** Opening Data extracts block **

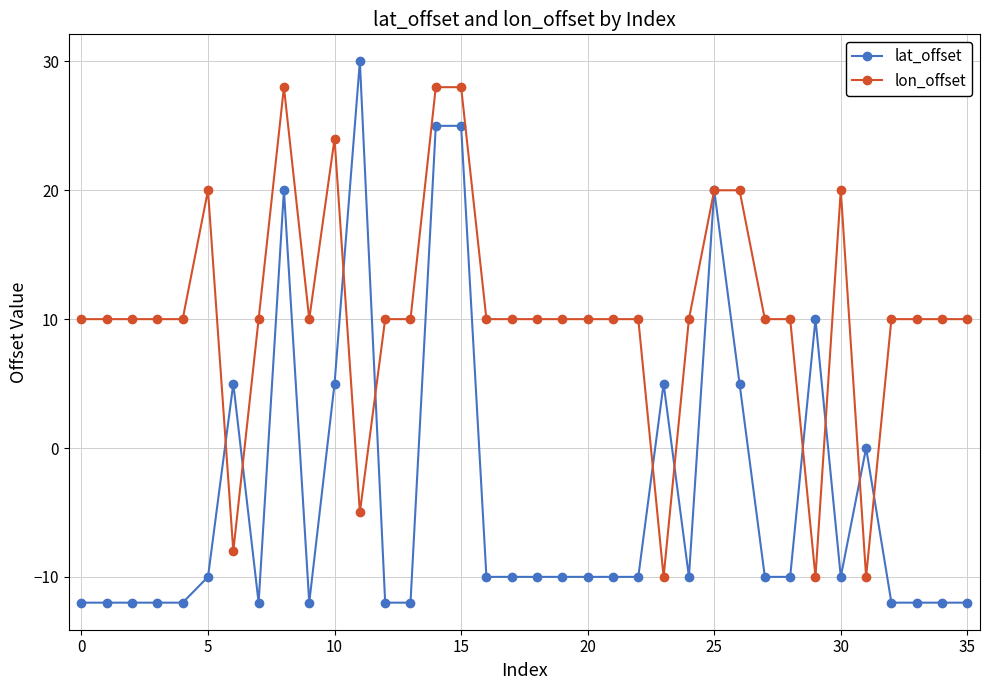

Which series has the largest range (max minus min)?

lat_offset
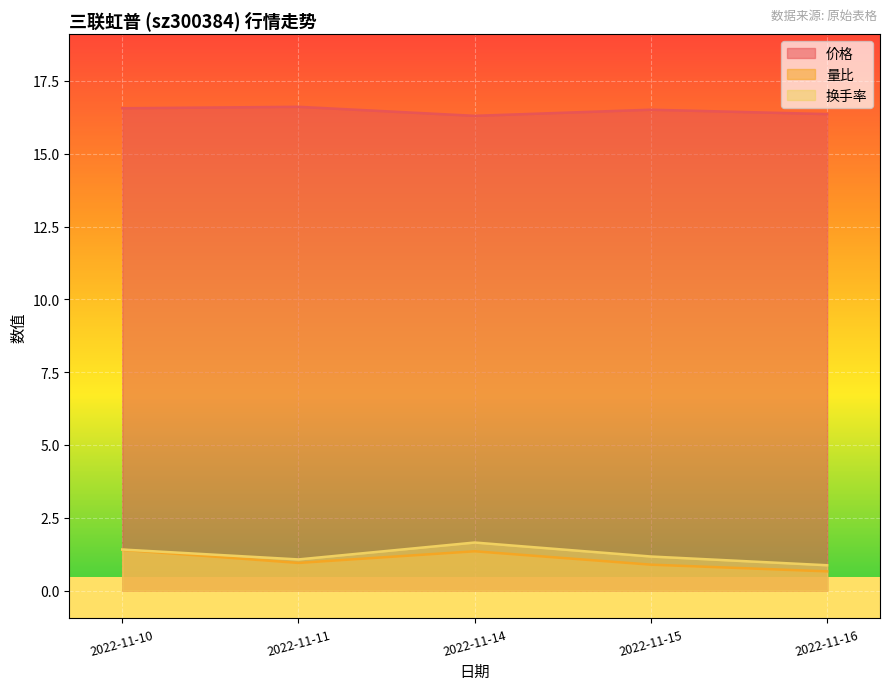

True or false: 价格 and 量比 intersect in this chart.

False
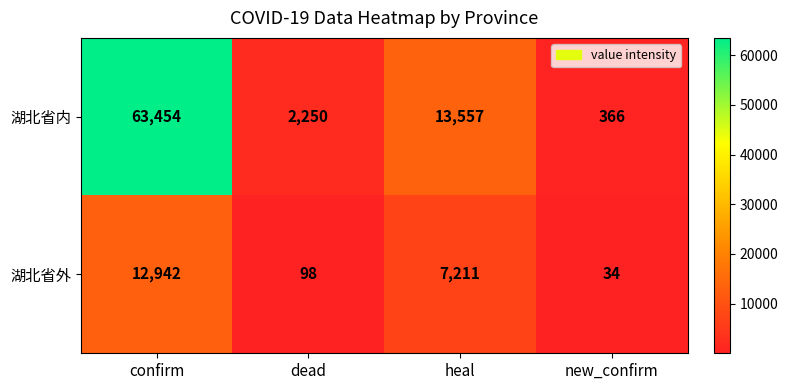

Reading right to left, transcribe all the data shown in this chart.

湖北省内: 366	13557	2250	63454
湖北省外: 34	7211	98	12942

** Closing Data extracts block **
** Opening Data extracts block **

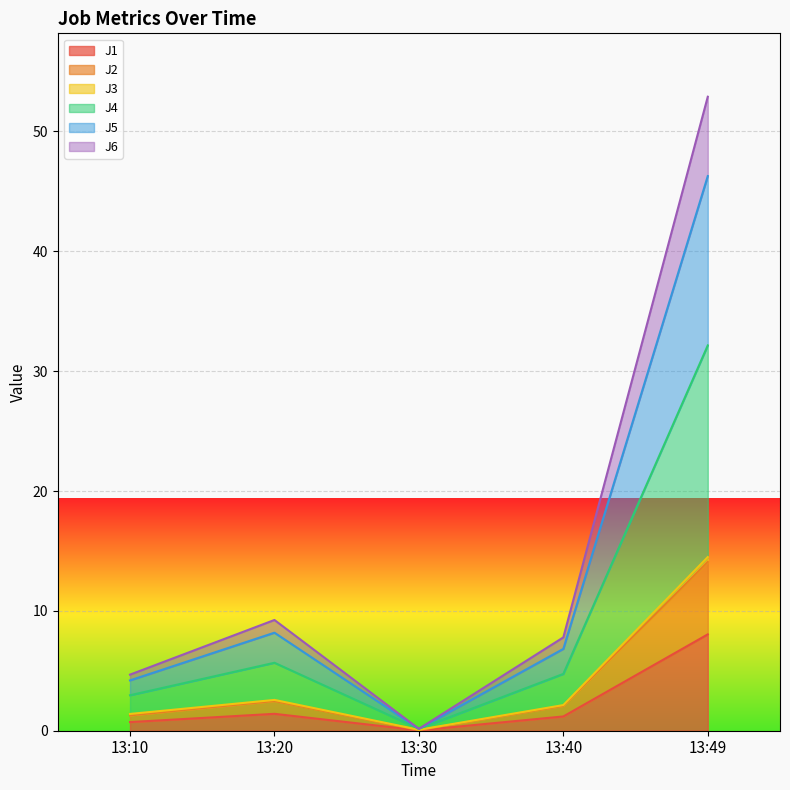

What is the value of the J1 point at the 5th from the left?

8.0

** Closing Data extracts block **

### Task to complete
Copy out, word for word, the part of the records above that opens with the line containing "Which series has" and closes with the line containing "Reading right to", including both of those lines. Leave the pictures out of your copy.

### Answer for the task
Which series has the largest range (max minus min)?

lat_offset

True or false: 价格 and 量比 intersect in this chart.

False

Reading right to left, transcribe all the data shown in this chart.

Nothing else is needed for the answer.